A B is a circular steel rod, with shoulder at B, and screwed underneath, rising ten inches above floor of bench. It has an arm (C D) moving easily round, which can be set at any height by screw and nut (E). At D is a hole large enough to admit the cement-stick with pebble attached. This is held securely by a screw at D. A string (F) is slipped over the cement-stick just above the pebble, with a weight attached to the other end. The string passes over a pulley (G) in the opposite side of the bench. It is obvious that the weighted string will always keep the pebble with even pressure against the disc. The result is that all difficulty in holding the pebble is removed. The pressure is constant, and the cut is made perfectly true. The right hand is now free to manipulate the feather for lubricating the disc, and you can work without getting a drop of oil upon your fingers. You turn the handle as briskly as you like. The large wheel multiplies the reel ten times—i.e., one revolution of the handle produces ten revolutions of the disc.
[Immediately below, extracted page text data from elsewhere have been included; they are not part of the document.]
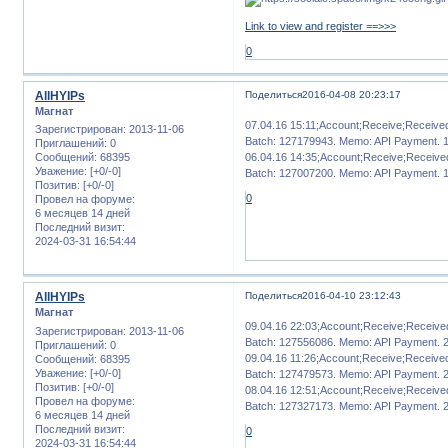
Link to view and register ==>>>
0
AllHYIPs
Поделиться
2016-04-08 20:23:17
Магнат
07.04.16 15:11;Account;Receive;Receiv
Зарегистрирован
: 2013-11-06
Batch: 127179943. Memo: API Payment. 171
Приглашений:
0
06.04.16 14:35;Account;Receive;Receiv
Сообщений:
68395
Уважение:
[+0/-0]
Batch: 127007200. Memo: API Payment. 148
Позитив:
[+0/-0]
0
Провел на форуме:
6 месяцев 14 дней
Последний визит:
2024-03-31 16:54:44
AllHYIPs
Поделиться
2016-04-10 23:12:43
Магнат
09.04.16 22:03;Account;Receive;Receiv
Зарегистрирован
: 2013-11-06
Batch: 127556086. Memo: API Payment. 257
Приглашений:
0
09.04.16 11:26;Account;Receive;Receiv
Сообщений:
68395
Уважение:
[+0/-0]
Batch: 127479573. Memo: API Payment. 236
Позитив:
[+0/-0]
08.04.16 12:51;Account;Receive;Receiv
Провел на форуме:
Batch: 127327173. Memo: API Payment. 204
6 месяцев 14 дней
Последний визит:
0
2024-03-31 16:54:44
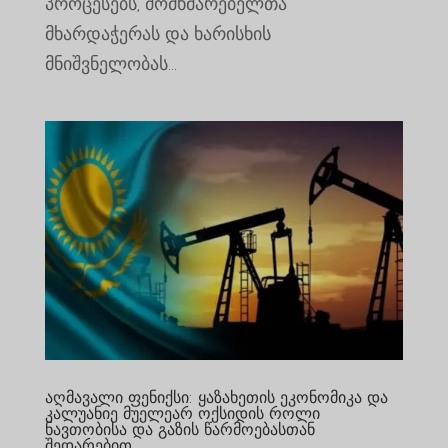
პროცესებს, მომხმარებელთა
მხარდაჭერას და ხარისხის
მნიშვნელობას...
აღმავალი ფენიქსი: ყაზახეთის ეკონომიკა და
კალუანიე მუელეარ ოქსიდის როლი
ნავთობისა და გაზის წარმოებასთან
შედარებით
I often attain a speed of fifteen hundred revolutions of the disc in a minute when cutting a pebble! Keep all points of friction well oiled, and everything will go merrily as a marriage bell. H shows the plate for catching the drops of paraffin and detritus from the stone; J shows the saucer of paraffin. The length of the arm (C D) is ten inches. When you want to recharge the disc with diamond, lift the weight at end of string, shift the arm and the stone to the right, feed the edge of the disc with diamond, and drive it in with a smooth stone as before described.
When your stone is cut through wash the halves, and remove the cement by heating over a candle. The same cement will do for many stones.